Hundreds of thousands marched in Barcelona last month protesting the conference of the European Union (EU) summit. Some highlights of the week of activities were:
- Sunday, March 10, 400,000 people demonstrated against Spain’s National Hydrological Plan.
- Thursday, March 14, 100,000 trade unionists answered the call of the European TUC, demonstrating for “More Europe with full employment.”
- Saturday, March 16, a crowd estimated at from 300,000 to over 500,000 people marched under the banners of the Campaign against Capital and War.
The large number of people participating in the Saturday march was especially significant given the fact that baton-wielding police charged into the smaller decentralized rallies that took place on Friday, March 15, at times firing rubber bullets. In addition, dozens of buses carrying demonstrators were prevented from crossing into Spain from France.

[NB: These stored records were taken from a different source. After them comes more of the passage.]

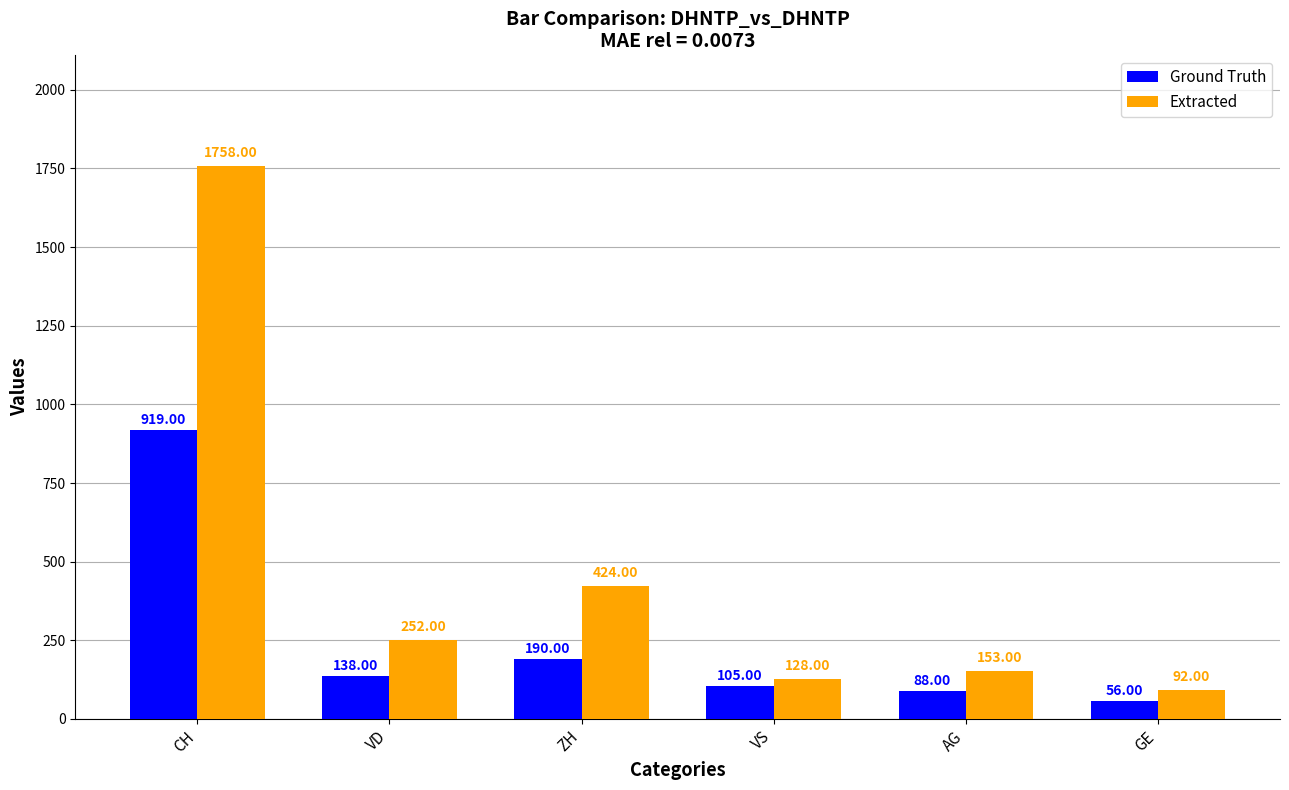

What is the label of the 4th bar from the left?

VS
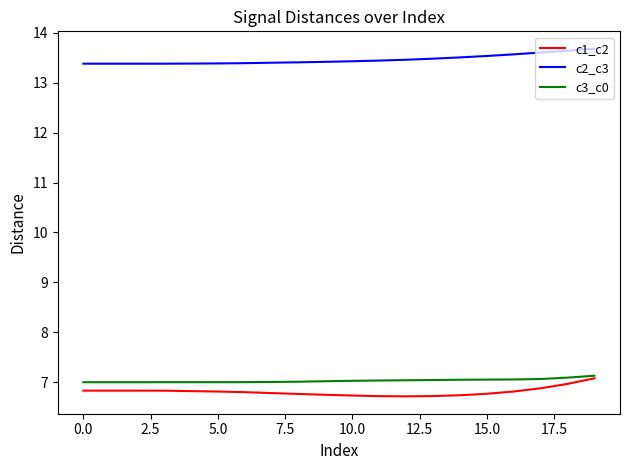

Which series has the largest total across all categories?

c2_c3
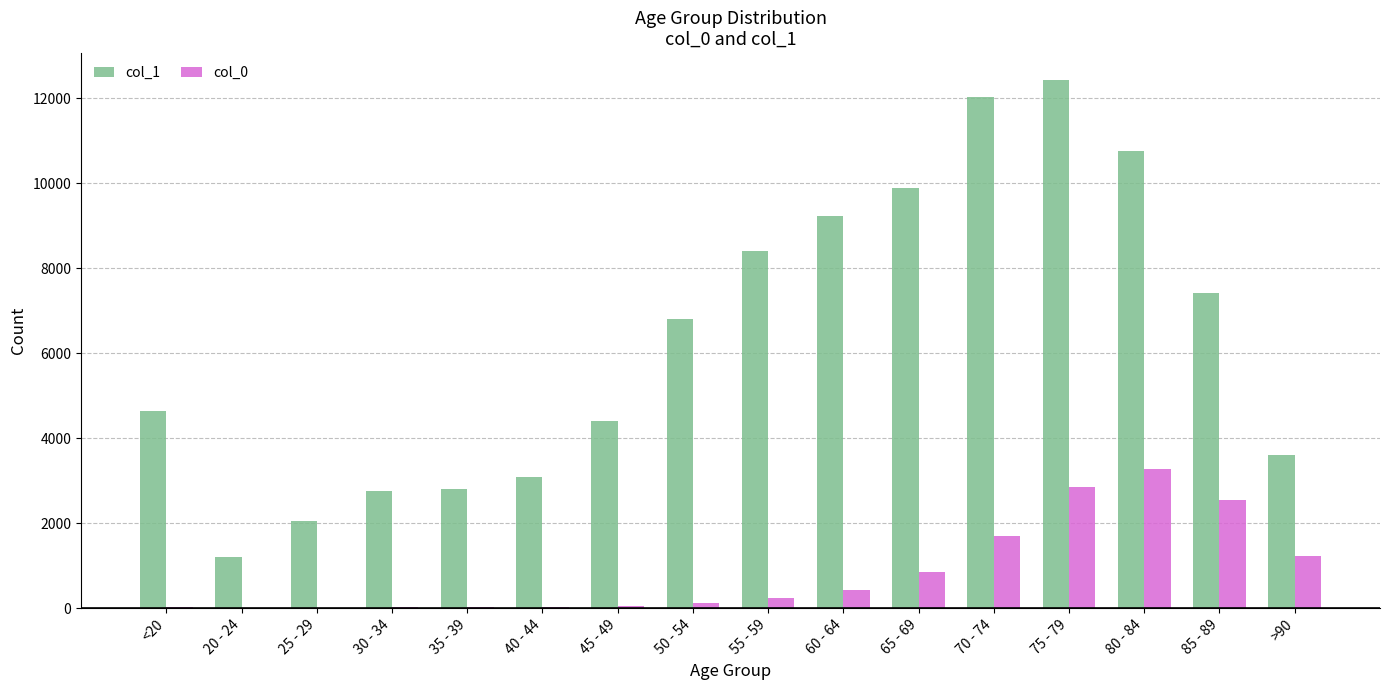

Where is col_0 nearest to the value 1638?

70 - 74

Priorities for the capitalist heads of state who gathered at the summit, according to the EU web site, included plans to “open up” [privatize and deregulate] trans-European transportation networks and electricity and gas markets. The politicians also discussed “integrating the financial markets, to make Europe a real financial power” and “developing a more flexible labor market” [i.e., by eroding wages, benefits, and working conditions].

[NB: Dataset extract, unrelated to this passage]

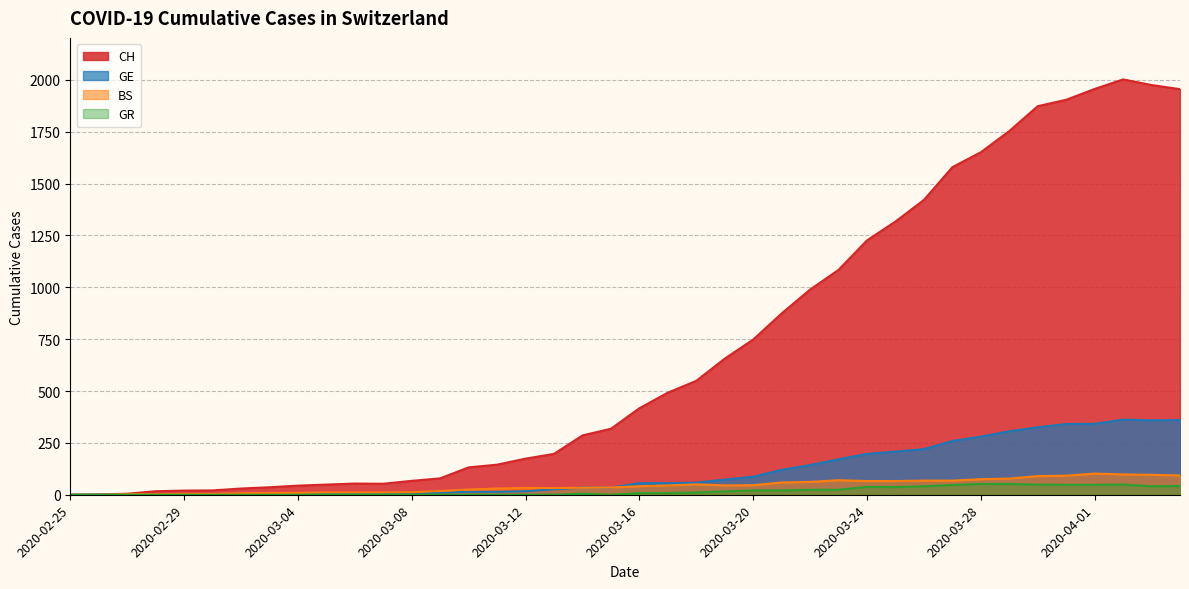

What is the difference between the maximum and minimum values in the CH series?

2002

Veronica Fagan, writing in the March 2002 British Fourth Internationalist paper, Socialist Outlook, points out, “Despite the fact that all the European governments agree wholeheartedly with these objectives, there are tensions between them. This is both because of their own individual national interests and because some of them feel more constrained about the pace at which they can impose change because of relatively strong trade unions or social movements opposing their neo-liberal policies.”
The first huge protest demonstration of the week countered the Spanish government’s environmentally destructive national water plan, which was adopted in June 2001. The plan calls for the building of 120 new dams and would redirect the flow of the Ebro River. These projects would lead to the destruction of many designated conservation areas, including the Ebro Delta.
Opponents argue that the plan encourages wasteful uses of water, rather than addressing water shortages in a sustainable manner. They point out that industry and public services could conserve much more by using methods that clean and reuse waste water.
The March 14 protest, sponsored by the European Trade Union Council, focused on the call for full employment within the EU. Jose Maria Fidalgo, secretary general of the Workers’ Commission (one of Spain’s two largest trade-union federations), expressed the general viewpoint of reformist labor bureaucrats throughout Europe:
“They have the moral obligation to build a Europe on the European social model. That is-as was said in the Lisbon strategy-to reach, in the year 2010, a Europe of full employment with rights, and not a deregulated Europe without any rights. If they take the latter path, the EU will lack any legitimacy. They must therefore take decisions tomorrow in relation to full employment, to the social Europe.”
Veronica Fagan comments, “Yet again, therefore, the leaders of the European unions demonstrated their continuing refusal to see that this European Union is a Europe of Capital, of deregulation, of unemployment, and of war. The whole point about the Lisbon summit in the summer of 2000 was that it promised to create 20 million jobs-by carrying through greater liberalization. Full employment and job security can never be delivered by this Europe.
“At the same time, workers across Europe demonstrated their real anger at the iniquities of the same system-an anger to which the anti-capitalist movement is increasingly trying to relate since the inspirational sight of the metal workers’ banners on the the streets of Genoa last summer.”